# Problem to work on
A word-for-word transcript of the closing lines is required: from the one with "Au-delà de votre action responsable et" through the final line of the data.
Records provided START
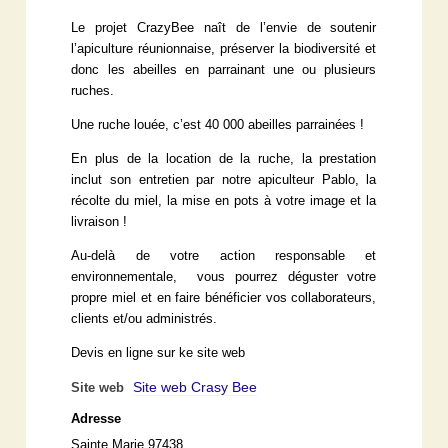
Le projet CrazyBee naît de l’envie de soutenir
l’apiculture réunionnaise, préserver la biodiversité et
donc les abeilles en parrainant une ou plusieurs
ruches.
Une ruche louée, c’est 40 000 abeilles parrainées !
En plus de la location de la ruche, la prestation
inclut son entretien par notre apiculteur Pablo, la
récolte du miel, la mise en pots à votre image et la
livraison !
Au-delà de votre action responsable et
environnementale, vous pourrez déguster votre
propre miel et en faire bénéficier vos collaborateurs,
clients et/ou administrés.
Devis en ligne sur ke site web
Site web Crasy Bee
Site web
Adresse
Sainte Marie 97438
Records provided END
# Solution to this task
Au-delà de votre action responsable et
environnementale, vous pourrez déguster votre
propre miel et en faire bénéficier vos collaborateurs,
clients et/ou administrés.
Devis en ligne sur ke site web
Site web Crasy Bee
Site web
Adresse
Sainte Marie 97438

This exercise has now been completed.